• YOUR ASSIGNMENT
Only the pictures are to be left out, and the rest of the entries should be reproduced exactly.

• DATA LISTING
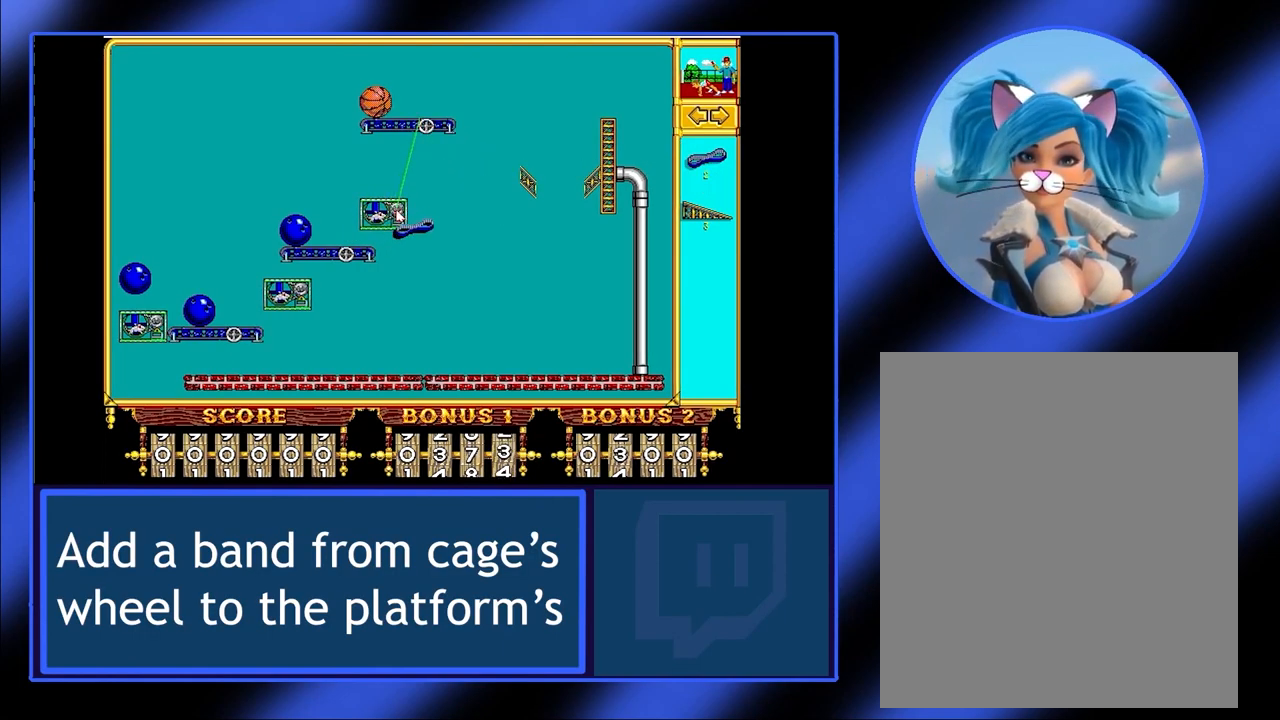
{"keys": [], "mouse": [], "events": [[167, "mouse_left", "down"], [300, "mouse_left", "up"]]}
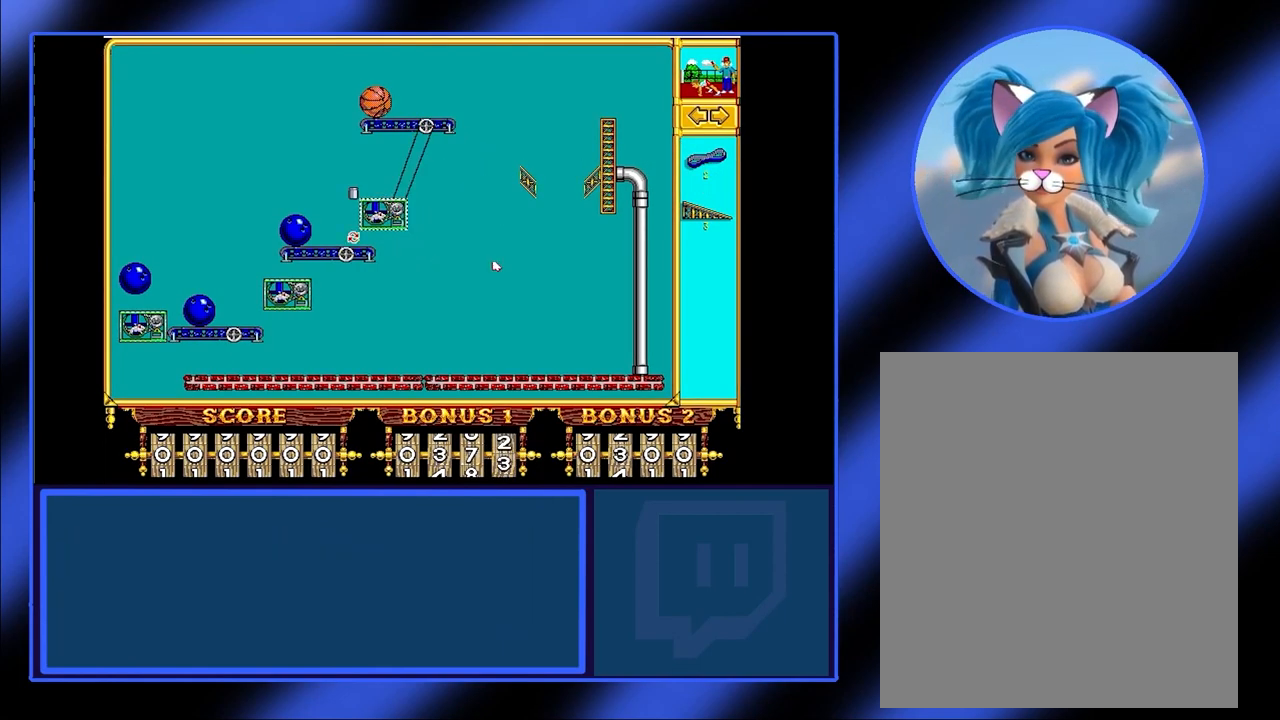
{"keys": [], "mouse": [], "events": []}
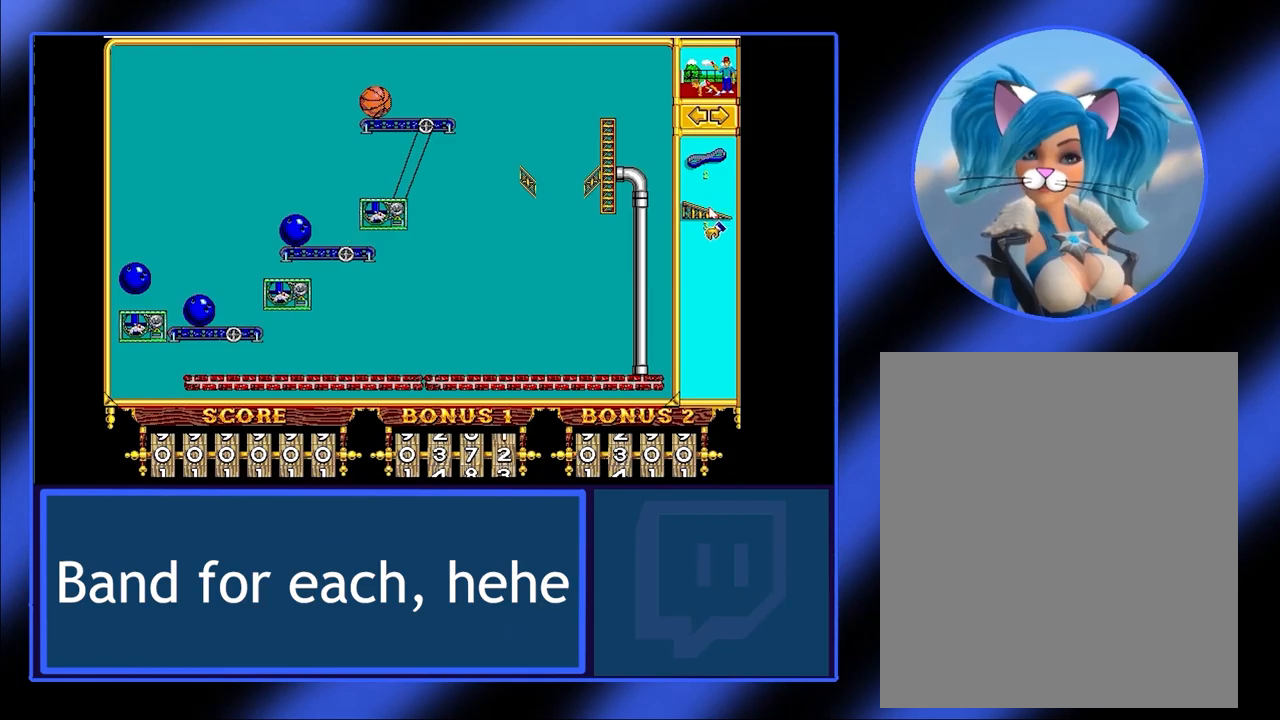
{"keys": [], "mouse": [], "events": []}
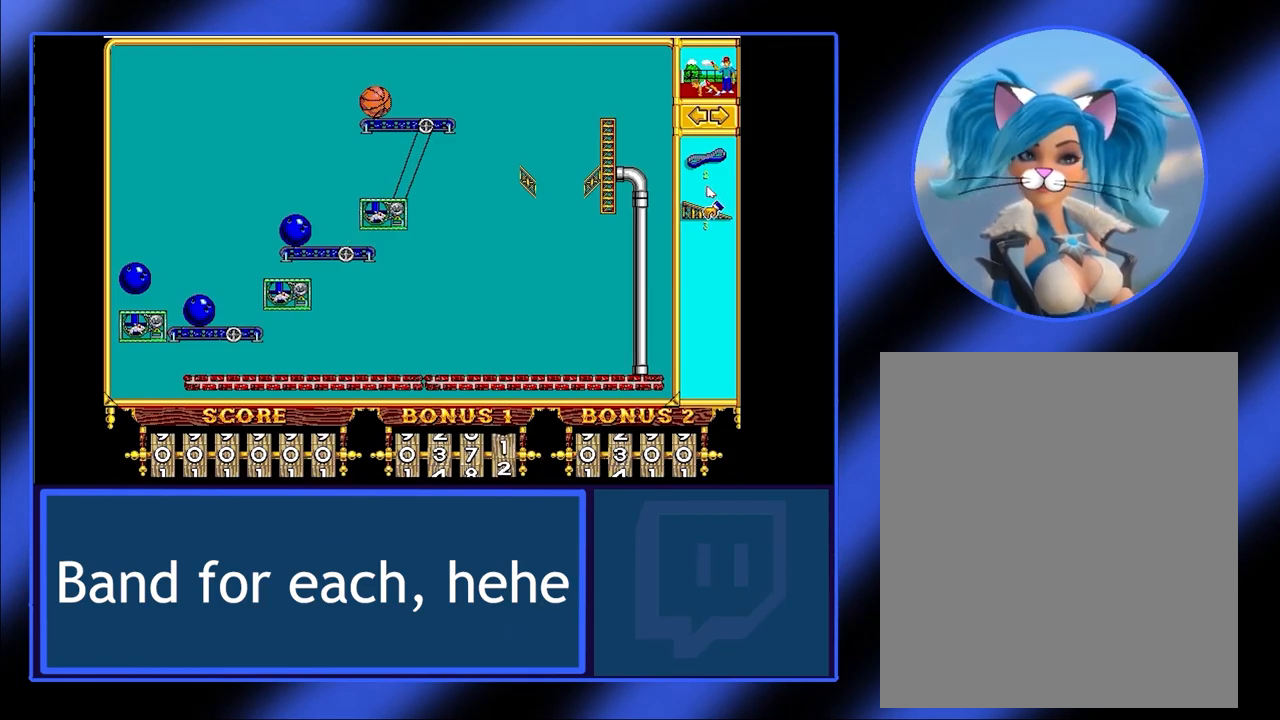
{"keys": [], "mouse": ["left"], "events": [[500, "mouse_left", "down"]]}
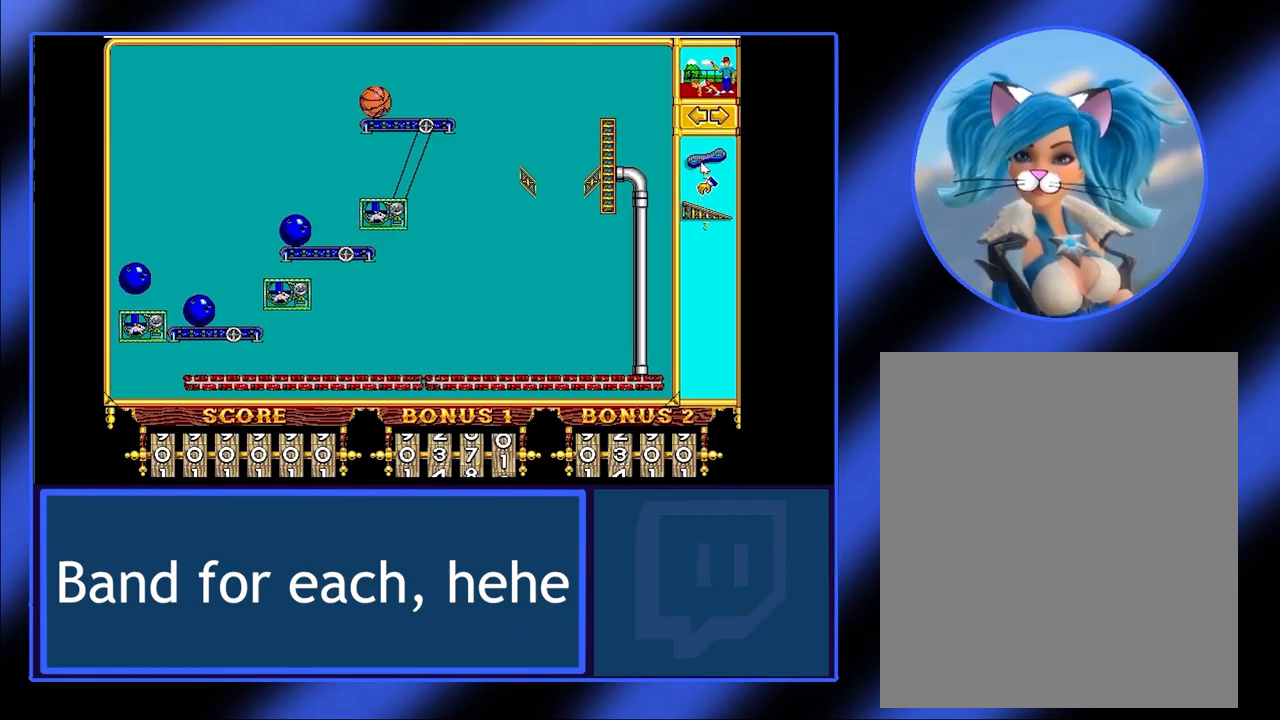
{"keys": [], "mouse": [], "events": [[133, "mouse_left", "up"]]}
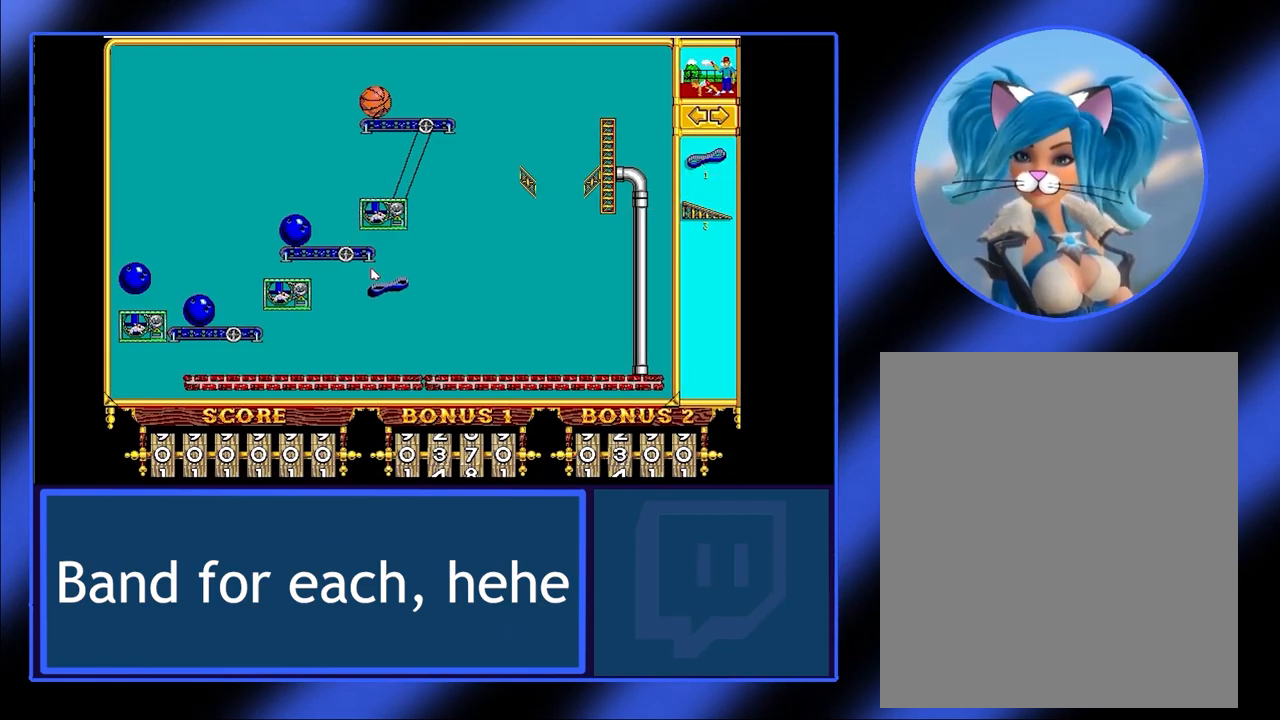
{"keys": [], "mouse": [], "events": []}
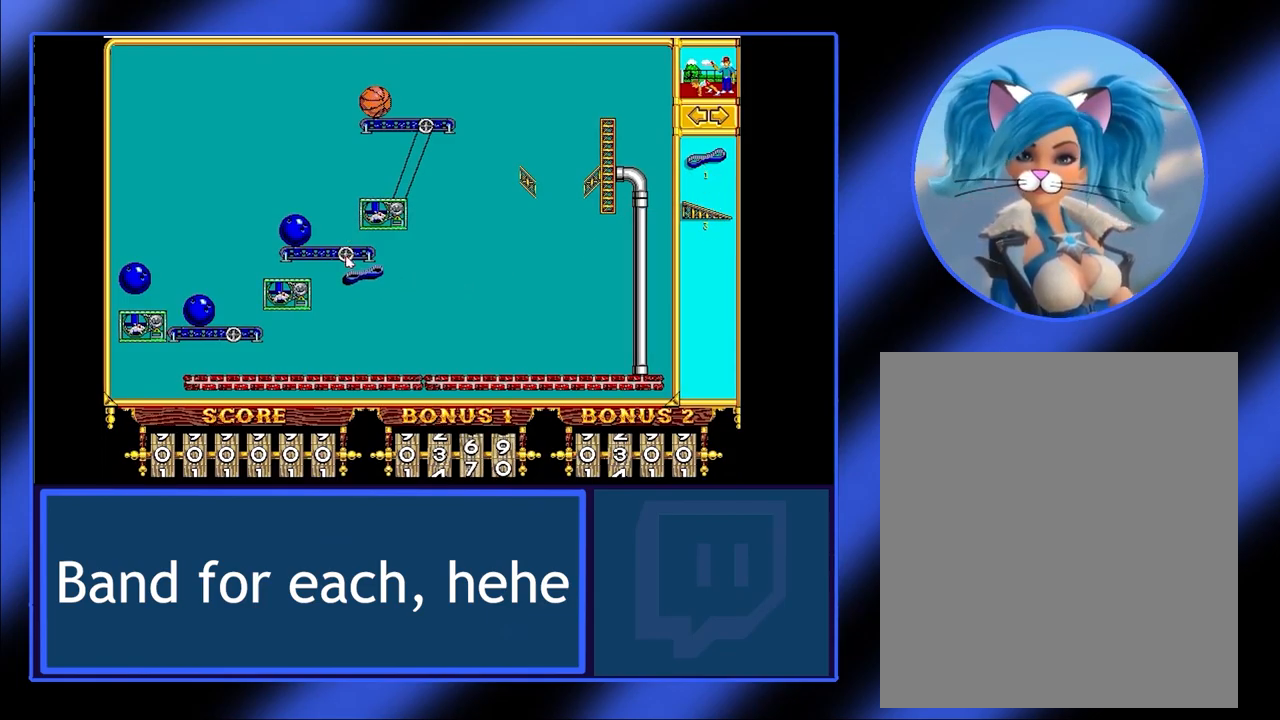
{"keys": [], "mouse": [], "events": [[167, "mouse_left", "down"], [267, "mouse_left", "up"]]}
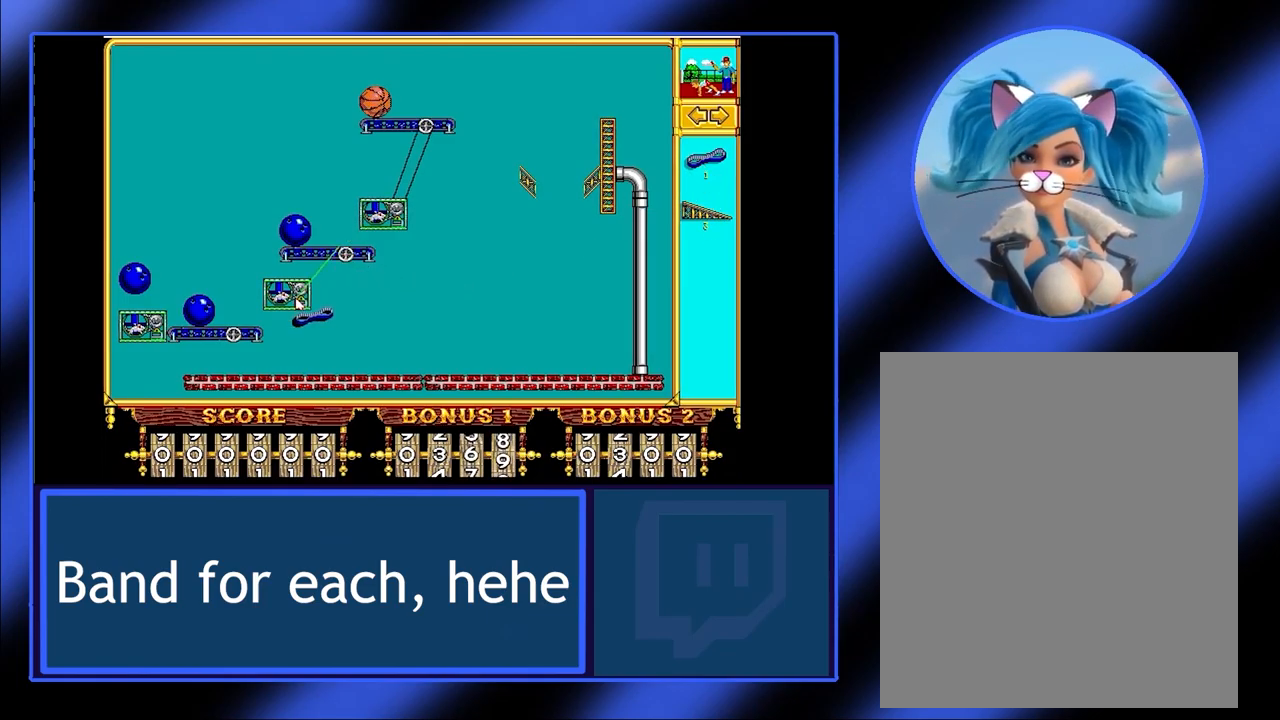
{"keys": [], "mouse": [], "events": []}
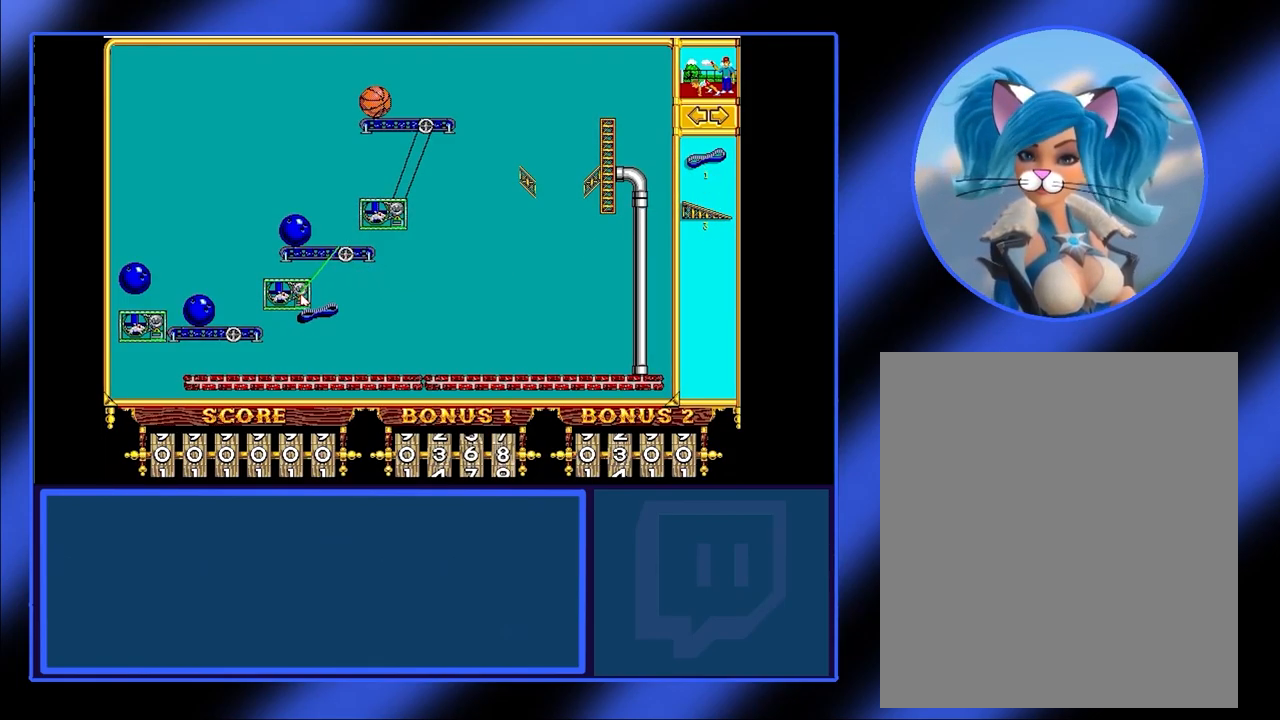
{"keys": [], "mouse": [], "events": [[167, "mouse_left", "down"], [233, "mouse_left", "up"]]}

• RESPONSE
{"keys": [], "mouse": [], "events": [[167, "mouse_left", "down"], [300, "mouse_left", "up"]]}
{"keys": [], "mouse": [], "events": []}
{"keys": [], "mouse": [], "events": []}
{"keys": [], "mouse": ["left"], "events": [[500, "mouse_left", "down"]]}
{"keys": [], "mouse": [], "events": [[133, "mouse_left", "up"]]}
{"keys": [], "mouse": [], "events": []}
{"keys": [], "mouse": [], "events": [[167, "mouse_left", "down"], [267, "mouse_left", "up"]]}
{"keys": [], "mouse": [], "events": []}
{"keys": [], "mouse": [], "events": [[167, "mouse_left", "down"], [233, "mouse_left", "up"]]}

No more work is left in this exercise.